5. Street/stencil Art.
This is one of my most favourite things about Lisbon: it’s stencil art. In the earlier 20th century, Lisbon flourished as a city with its lot of grand buildings. Since the world wars a lot of this grandeur has been left to ruin and modern urbanlife has taken over and with it a vibrant street art scene. Most international cities have stencil art, but Lisbon has a real flair for this medium and you can see a colourful range of the banal, poetic, political, rude and bluntly funny art on the walls everywhere.
A couple of years back I once spent a whole weekend scouring the city snapping all the stencil art I saw and came away with over two hundred decent pieces.
There is also evidence of internationally known stencil artists making their mark here with pieces by DOLK and others. This is a lovely one, obliquely blending the old (the tilework) with the new (mimicking the past)
6. The trams.
Lisbon is a city of hills with the centre of the city surrounded by the suburbs above. For this reason, a number yellow trams spread outward and upward from various locations around the city centre. It’s worth riding at least one, particularly the one which takes you up to the castle.
It’s well known in the guidebooks as a haven for pickpockets so amuse yourself picking out the miscreant/s that want to take your wallet.
On one trip, a friend and I offered seats to some elderly ladies who then in return signalled us when known pickpockets made a beeline for us. My friend, an American colonel, blatantly turned to a wouldbe thief and remarked that he hadn’t broken an arm for some time…Lots of fun
6. Green Pepper. Having lived in Norway for a number of years now there is a definite lack of vegetarian food on offer. Basically a vego meal in Norway is a normal dish then you take off the meat. So imagine my delight when two doors down from my hotel was the Green Pepper. I am going out on a limb here and say that this is definitely one of the best vegetarian restaurants I’ve ever been too in the world. Big deal.
The Green Pepper is a sharp, professionally run vegetarian restaurant located near the Praca de Espanha metro stop. Opening for both lunch and dinner, they take vegetarian food to the next level. A family business, they use fresh ingredients every day and the variety is incredible. Faced with about 16 cold and typically three hot dishes there is more than enough to choose from for the vegetarian eater. The most memorable dish was the seitan (chicken substitute) fillets with a coffee bean sauce! Absolutely incredible. The staff are young, friendly and professional and most are ardent surfers.

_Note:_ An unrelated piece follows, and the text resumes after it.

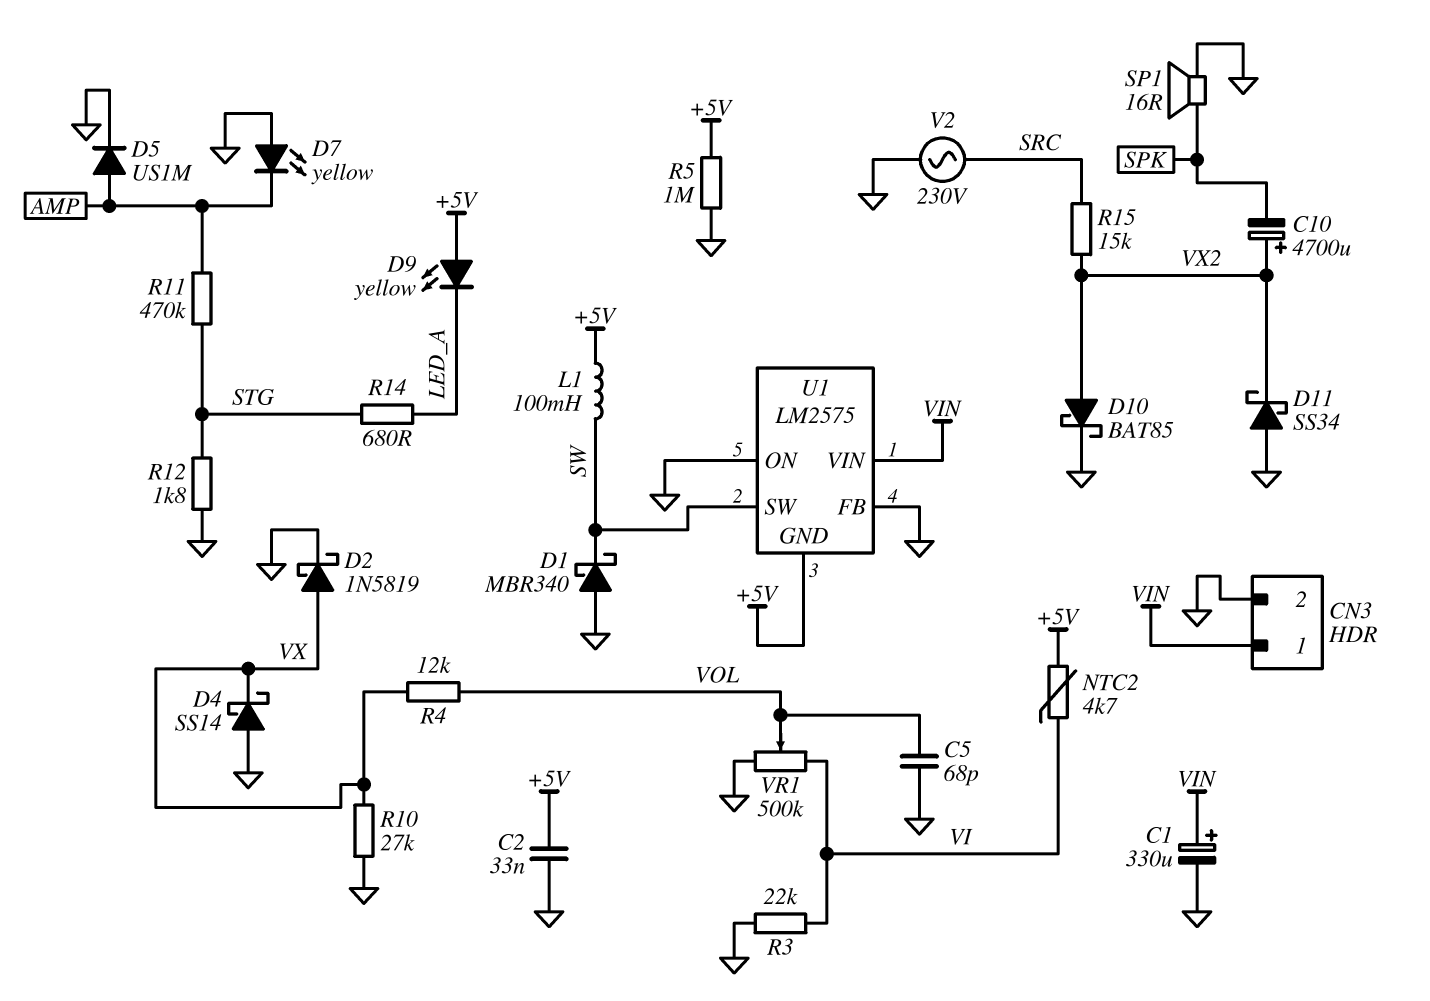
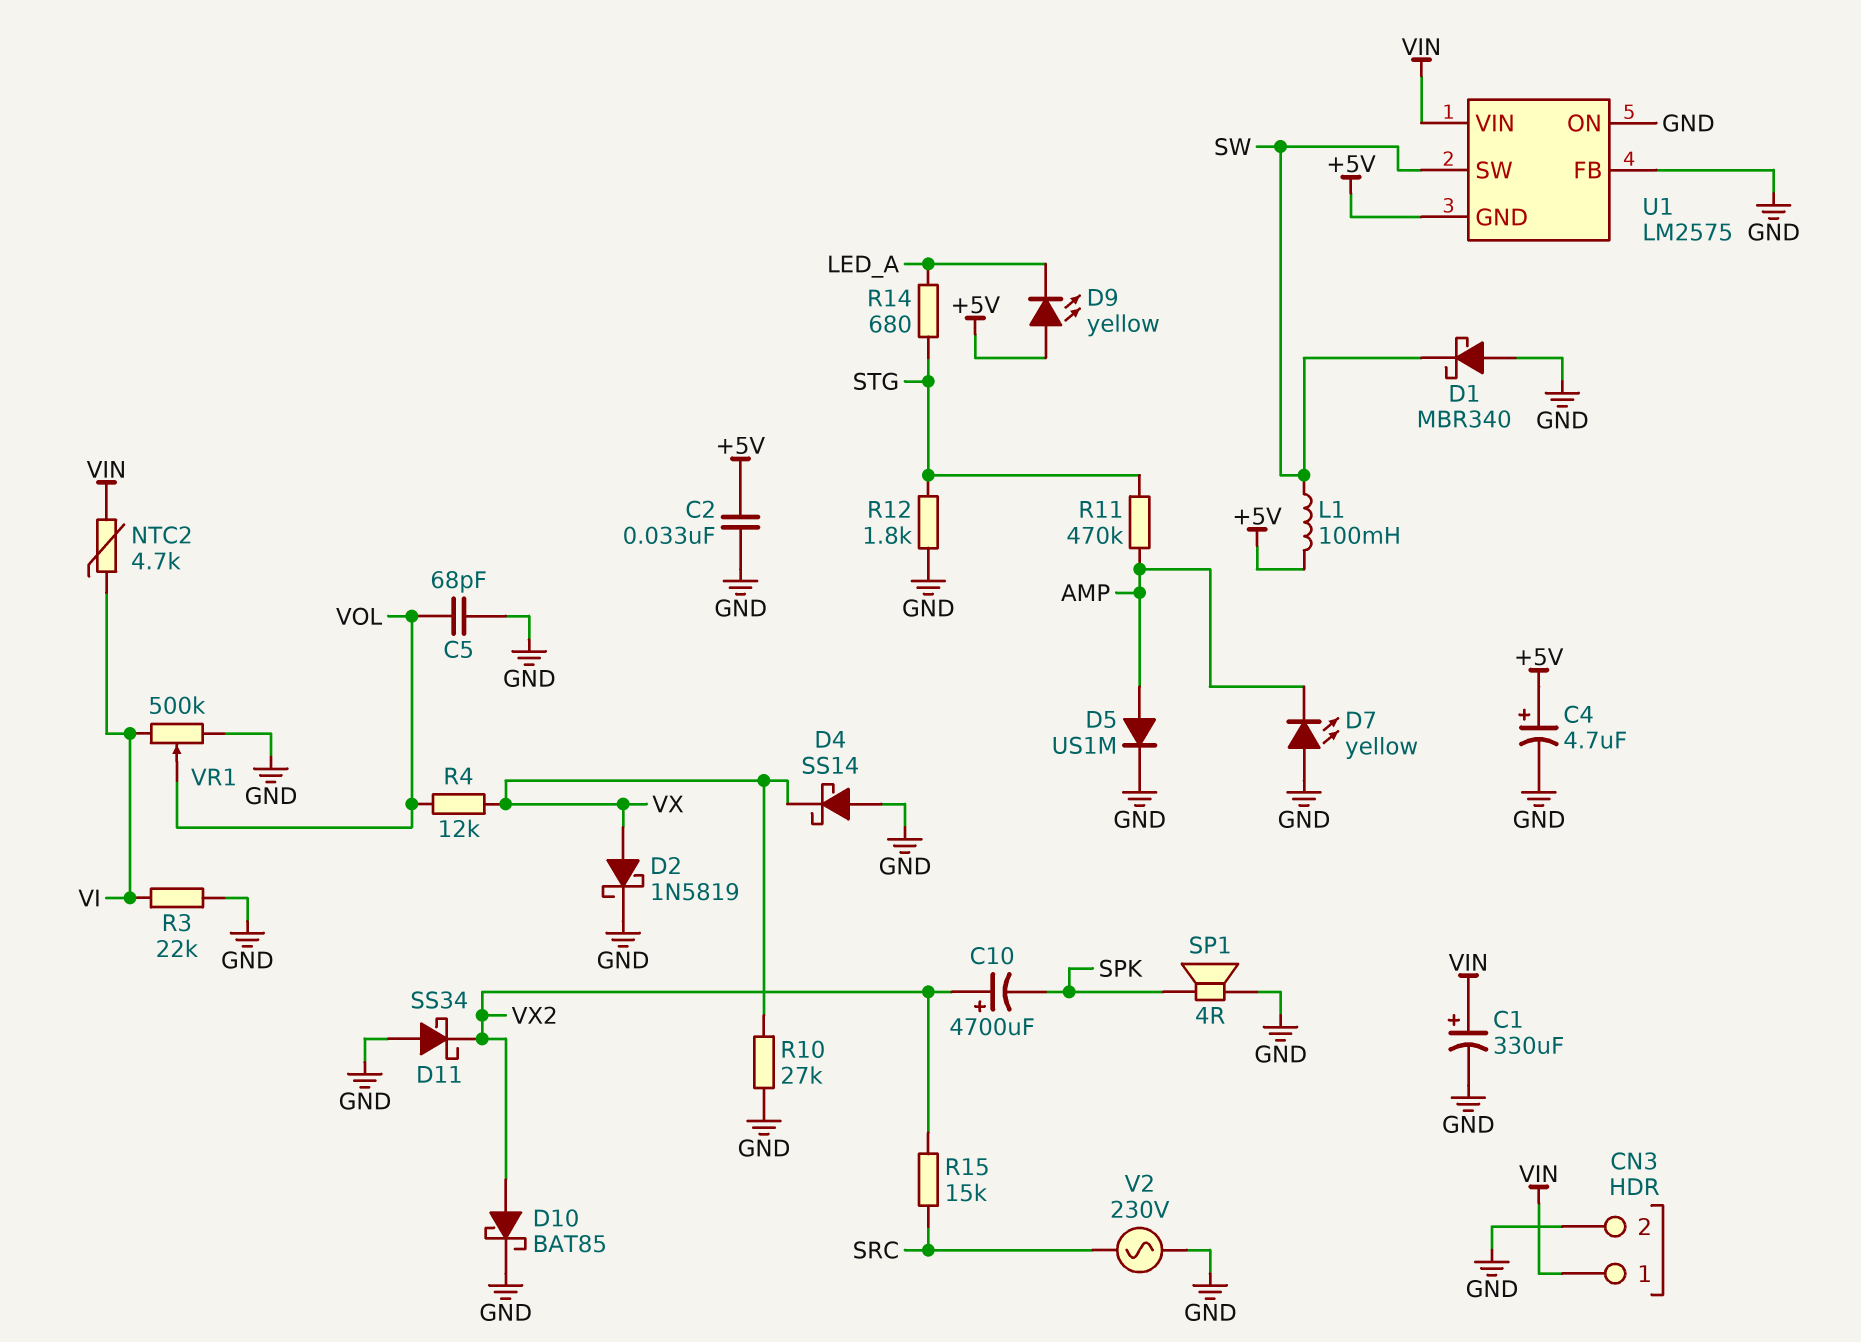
C4: none -> 4.7uF (plus +5V, minus GND)
NTC2: 4.7k (+5V, VI) -> 4.7k (VI, VIN)
R5: 1M (+5V, GND) -> none
SP1: speaker 16R (GND, SPK) -> speaker 4R (GND, SPK)

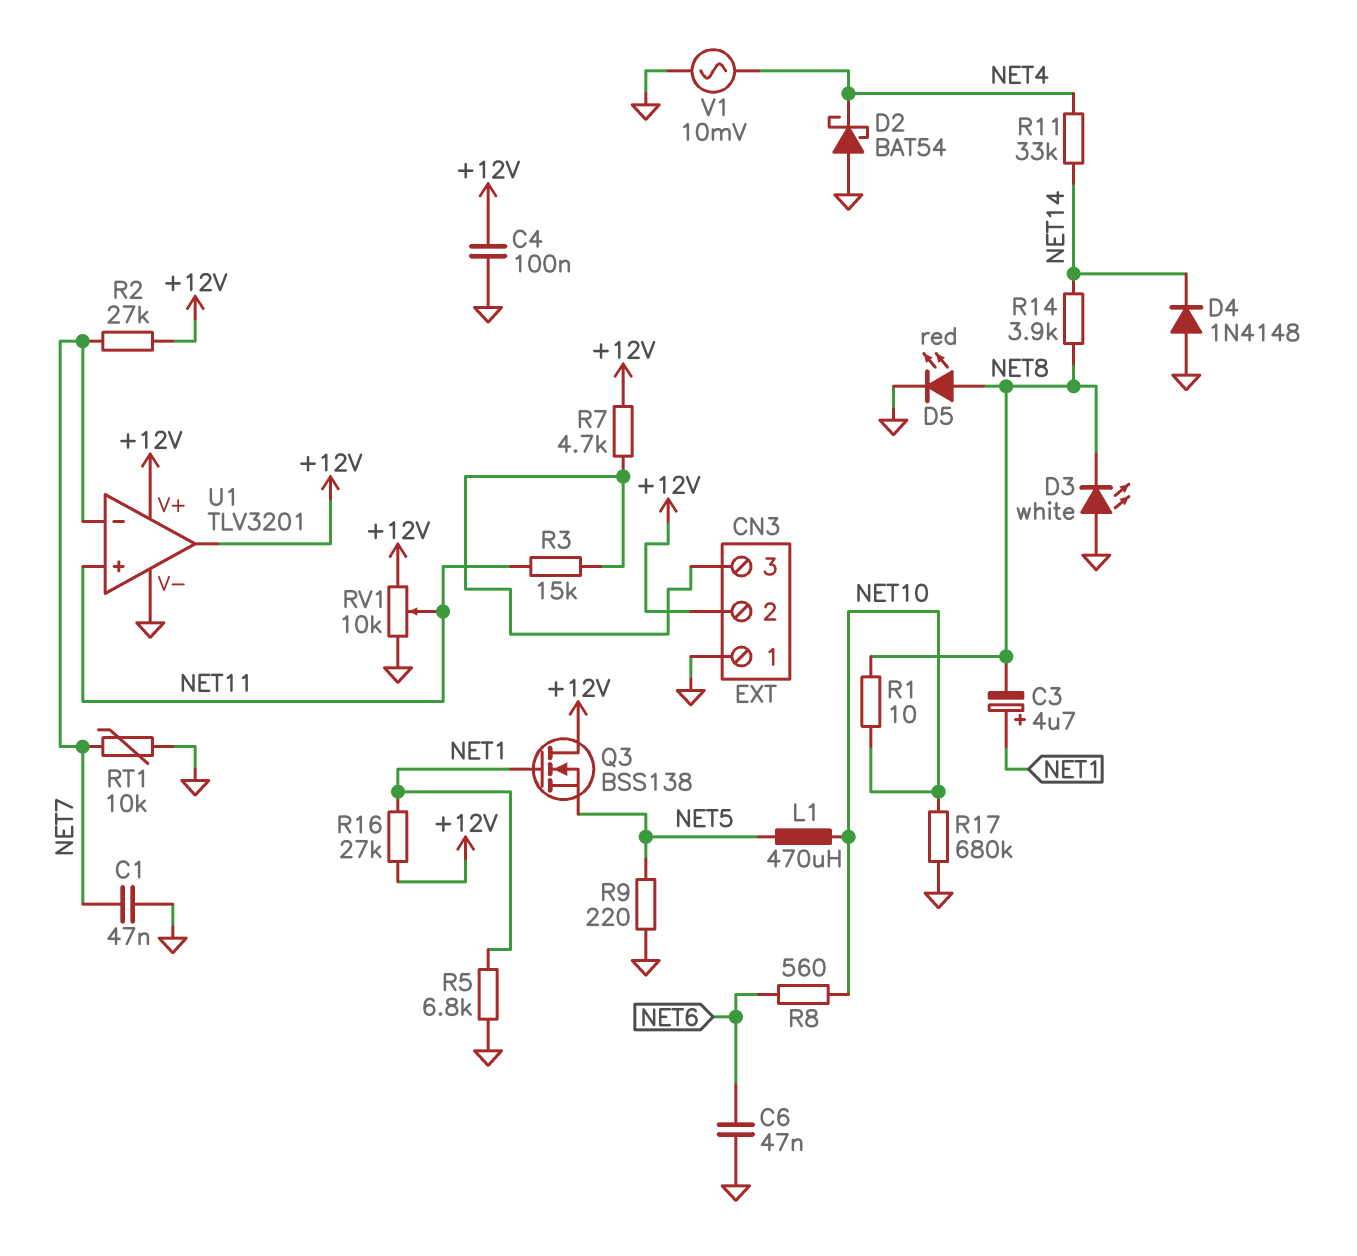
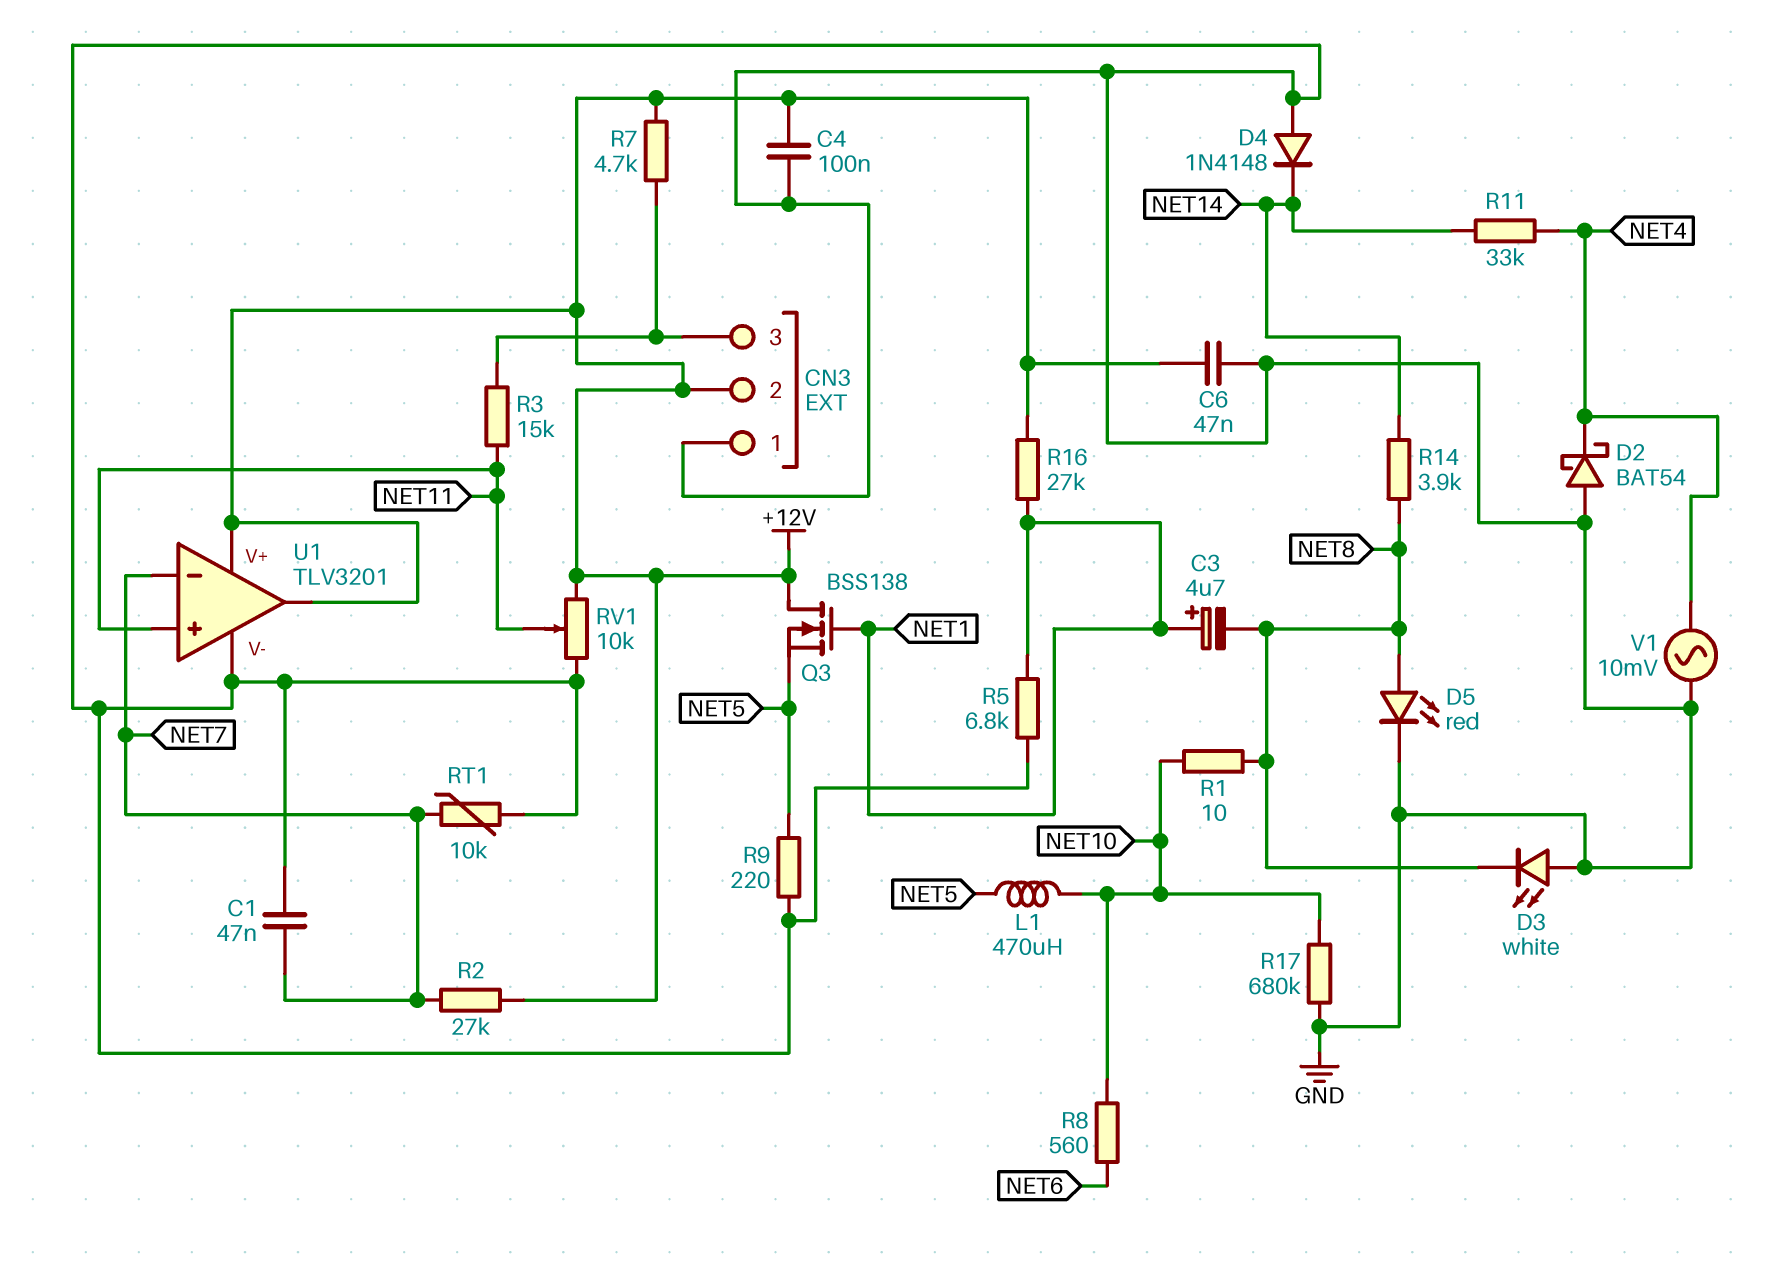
C6: 47nF (GND, NET6) -> 47nF (+12V, GND)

7. Kaffehaus. Rua Anchieta 3, 1200 – 023 Lisboa. Step into this cafehouse and you step out of Portugal and into Austria. It’s tucked away down an alleyway up near the Baixa Chiado metro (not far from the Nood bar) and offers a quiet respite from the main drag. The guidebooks mention their selection of German and Austrian magazines but I come for the quiet and the great Austrian hot chocolate. Basically they bring you a tall glass of hot milk with a selection of different chocolates. For example, vanilla and cinnamon, hazelnut chocolate, nougat and others. You choose the one you fancy and drop it into the milk for a couple of minutes while you try and pretend to read the papers. Then stir it around to have a very satisfying cup of choc.
OK, this was a taster of what Lisbon has to offer. I’m back quite often so I’ll post more in future on the what other spoils can be found in the winding streets of this beautiful city.